**What needs to be done:** The answer must be every line of the records below that contains the word "well", copied out.
═══
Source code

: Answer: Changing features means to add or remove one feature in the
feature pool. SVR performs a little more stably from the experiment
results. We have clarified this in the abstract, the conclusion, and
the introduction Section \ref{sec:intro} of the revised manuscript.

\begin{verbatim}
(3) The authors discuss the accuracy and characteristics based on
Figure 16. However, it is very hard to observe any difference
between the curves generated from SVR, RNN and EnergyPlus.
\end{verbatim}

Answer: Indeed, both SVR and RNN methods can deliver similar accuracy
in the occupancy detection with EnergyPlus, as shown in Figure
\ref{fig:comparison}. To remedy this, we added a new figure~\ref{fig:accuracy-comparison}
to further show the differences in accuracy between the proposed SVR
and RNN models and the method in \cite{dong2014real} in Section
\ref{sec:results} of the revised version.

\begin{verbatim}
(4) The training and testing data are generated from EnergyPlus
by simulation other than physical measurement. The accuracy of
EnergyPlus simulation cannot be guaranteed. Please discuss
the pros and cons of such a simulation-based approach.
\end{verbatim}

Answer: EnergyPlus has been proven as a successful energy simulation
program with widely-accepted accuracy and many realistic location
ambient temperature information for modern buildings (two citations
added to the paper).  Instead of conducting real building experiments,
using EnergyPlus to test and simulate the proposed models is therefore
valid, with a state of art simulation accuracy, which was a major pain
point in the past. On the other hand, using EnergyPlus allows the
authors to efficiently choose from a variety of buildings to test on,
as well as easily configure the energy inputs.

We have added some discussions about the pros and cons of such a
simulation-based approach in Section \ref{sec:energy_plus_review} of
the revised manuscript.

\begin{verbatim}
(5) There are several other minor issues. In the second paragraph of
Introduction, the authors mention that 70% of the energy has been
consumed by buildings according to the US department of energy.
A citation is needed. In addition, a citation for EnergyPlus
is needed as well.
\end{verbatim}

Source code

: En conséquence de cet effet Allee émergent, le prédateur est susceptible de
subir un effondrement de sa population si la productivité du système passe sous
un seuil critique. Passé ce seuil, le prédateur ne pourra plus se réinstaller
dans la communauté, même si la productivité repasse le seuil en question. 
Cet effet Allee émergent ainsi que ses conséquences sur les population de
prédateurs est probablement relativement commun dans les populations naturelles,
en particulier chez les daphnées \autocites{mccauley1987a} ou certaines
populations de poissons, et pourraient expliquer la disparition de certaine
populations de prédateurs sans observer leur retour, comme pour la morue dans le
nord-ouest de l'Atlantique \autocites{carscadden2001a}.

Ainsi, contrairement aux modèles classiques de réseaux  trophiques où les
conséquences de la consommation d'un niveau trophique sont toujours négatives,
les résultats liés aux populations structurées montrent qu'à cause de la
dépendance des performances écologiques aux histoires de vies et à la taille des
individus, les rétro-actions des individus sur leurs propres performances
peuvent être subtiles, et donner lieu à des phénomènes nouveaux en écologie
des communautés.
═══
**Output of the exercise:**
as well as easily configure the energy inputs.
is needed as well.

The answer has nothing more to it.